Problem 1:
List the header field names (the labels before each colon) in the message header of the Emacs bug thread excerpt.
Problem 2:
Retype the Emacs bug thread excerpt, everything from "Message #20 received" down to "a single character)".

Selected extract:
>>

It's not the ideal behavior, admittedly.  It's even more obvious in
`looking-back'.  But fixing it would require the implementation of
a backward regexp matcher.


        Stefan




Information forwarded to bug-gnu-emacs <at> gnu.org:
bug#9681; Package emacs. (Fri, 07 Oct 2011 13:26:02 GMT) Full text and rfc822 format available.

Message #20 received at 9681 <at> debbugs.gnu.org (full text, mbox):

From: Štěpán Němec <stepnem <at> gmail.com>
To: Stefan Monnier <monnier <at> iro.umontreal.ca>
Cc: 9681 <at> debbugs.gnu.org
Subject: Re: bug#9681: Broken behaviour of re-search-backward (.+ matching
	only a single character)
Date: Fri, 7 Oct 2011 15:19:56 +0200
On Fri, Oct 07, 2011 at 09:02:18AM -0400, Stefan Monnier wrote:
> >> re-search-* stops at the first character position that has a match.
> >> And then it chooses the longest match at that position.

<<

Record set:
>>

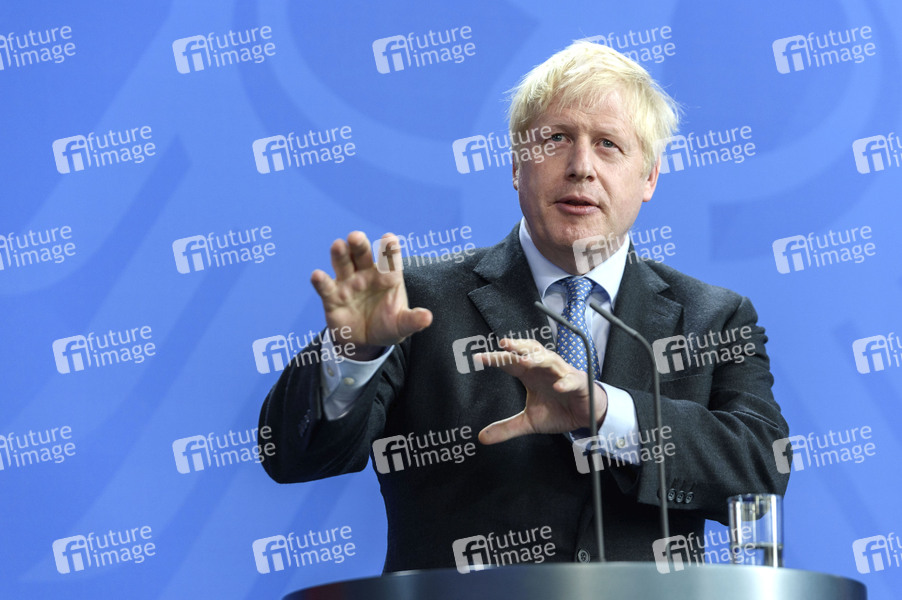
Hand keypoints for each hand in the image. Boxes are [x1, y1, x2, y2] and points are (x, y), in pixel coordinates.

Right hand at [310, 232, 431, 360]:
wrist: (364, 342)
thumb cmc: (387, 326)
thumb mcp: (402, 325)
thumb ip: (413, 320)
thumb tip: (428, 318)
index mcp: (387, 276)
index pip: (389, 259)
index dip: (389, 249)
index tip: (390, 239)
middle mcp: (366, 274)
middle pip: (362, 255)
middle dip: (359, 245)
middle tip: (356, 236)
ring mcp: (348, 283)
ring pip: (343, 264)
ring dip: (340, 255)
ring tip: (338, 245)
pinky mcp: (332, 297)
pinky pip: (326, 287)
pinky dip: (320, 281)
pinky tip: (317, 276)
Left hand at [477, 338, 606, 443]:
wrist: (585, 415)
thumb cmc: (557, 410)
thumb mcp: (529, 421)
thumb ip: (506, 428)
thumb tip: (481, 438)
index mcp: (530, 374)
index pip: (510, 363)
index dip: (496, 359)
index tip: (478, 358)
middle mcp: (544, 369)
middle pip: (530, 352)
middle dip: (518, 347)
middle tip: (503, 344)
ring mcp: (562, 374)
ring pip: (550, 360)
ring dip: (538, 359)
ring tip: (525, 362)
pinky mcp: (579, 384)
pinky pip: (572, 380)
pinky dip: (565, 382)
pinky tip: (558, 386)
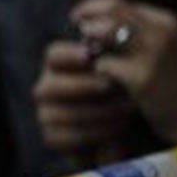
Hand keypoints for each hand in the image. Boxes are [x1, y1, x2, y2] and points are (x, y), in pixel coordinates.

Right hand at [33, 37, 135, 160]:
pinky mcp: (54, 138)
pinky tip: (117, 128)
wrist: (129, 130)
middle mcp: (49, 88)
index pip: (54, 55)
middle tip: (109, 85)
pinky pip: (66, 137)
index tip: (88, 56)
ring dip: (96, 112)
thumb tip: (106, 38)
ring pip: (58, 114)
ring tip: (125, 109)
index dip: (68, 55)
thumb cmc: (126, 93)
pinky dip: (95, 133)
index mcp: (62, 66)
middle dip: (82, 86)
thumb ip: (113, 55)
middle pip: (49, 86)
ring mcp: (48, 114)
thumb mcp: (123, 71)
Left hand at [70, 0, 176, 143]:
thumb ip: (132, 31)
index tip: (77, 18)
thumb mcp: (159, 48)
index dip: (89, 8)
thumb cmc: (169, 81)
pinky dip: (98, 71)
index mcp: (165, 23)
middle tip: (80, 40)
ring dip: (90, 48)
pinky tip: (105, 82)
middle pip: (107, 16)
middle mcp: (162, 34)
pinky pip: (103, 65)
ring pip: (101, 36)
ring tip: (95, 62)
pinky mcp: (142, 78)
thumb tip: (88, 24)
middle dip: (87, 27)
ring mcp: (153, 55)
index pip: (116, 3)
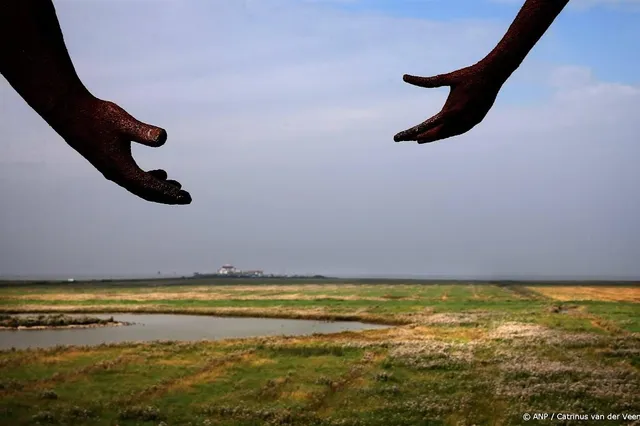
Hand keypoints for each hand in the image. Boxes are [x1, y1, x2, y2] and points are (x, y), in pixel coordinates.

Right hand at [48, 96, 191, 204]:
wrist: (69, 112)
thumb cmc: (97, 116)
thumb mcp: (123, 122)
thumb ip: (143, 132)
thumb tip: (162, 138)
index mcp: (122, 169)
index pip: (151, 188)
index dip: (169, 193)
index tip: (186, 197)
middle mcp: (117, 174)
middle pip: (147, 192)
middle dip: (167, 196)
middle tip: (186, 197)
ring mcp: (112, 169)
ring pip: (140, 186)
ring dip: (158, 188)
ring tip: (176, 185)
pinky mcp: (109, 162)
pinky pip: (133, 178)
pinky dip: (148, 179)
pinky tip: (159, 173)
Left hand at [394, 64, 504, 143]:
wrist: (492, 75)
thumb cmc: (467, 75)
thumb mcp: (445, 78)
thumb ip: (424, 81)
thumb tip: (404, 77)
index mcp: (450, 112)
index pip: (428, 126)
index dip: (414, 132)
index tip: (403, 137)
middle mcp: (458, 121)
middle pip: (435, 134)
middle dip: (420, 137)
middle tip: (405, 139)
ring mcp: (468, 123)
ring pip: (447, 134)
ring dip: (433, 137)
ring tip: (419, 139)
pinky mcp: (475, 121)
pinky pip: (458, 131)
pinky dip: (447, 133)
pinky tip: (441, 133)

<<

Exercise solution 1:
From, To, Cc, Subject, Date

Exercise solution 2:
Message #20 received at 9681 <at> debbugs.gnu.org (full text, mbox):

From: Štěpán Němec <stepnem <at> gmail.com>
To: Stefan Monnier <monnier <at> iro.umontreal.ca>
Cc: 9681 <at> debbugs.gnu.org
Subject: Re: bug#9681: Broken behaviour of re-search-backward (.+ matching
	only a single character)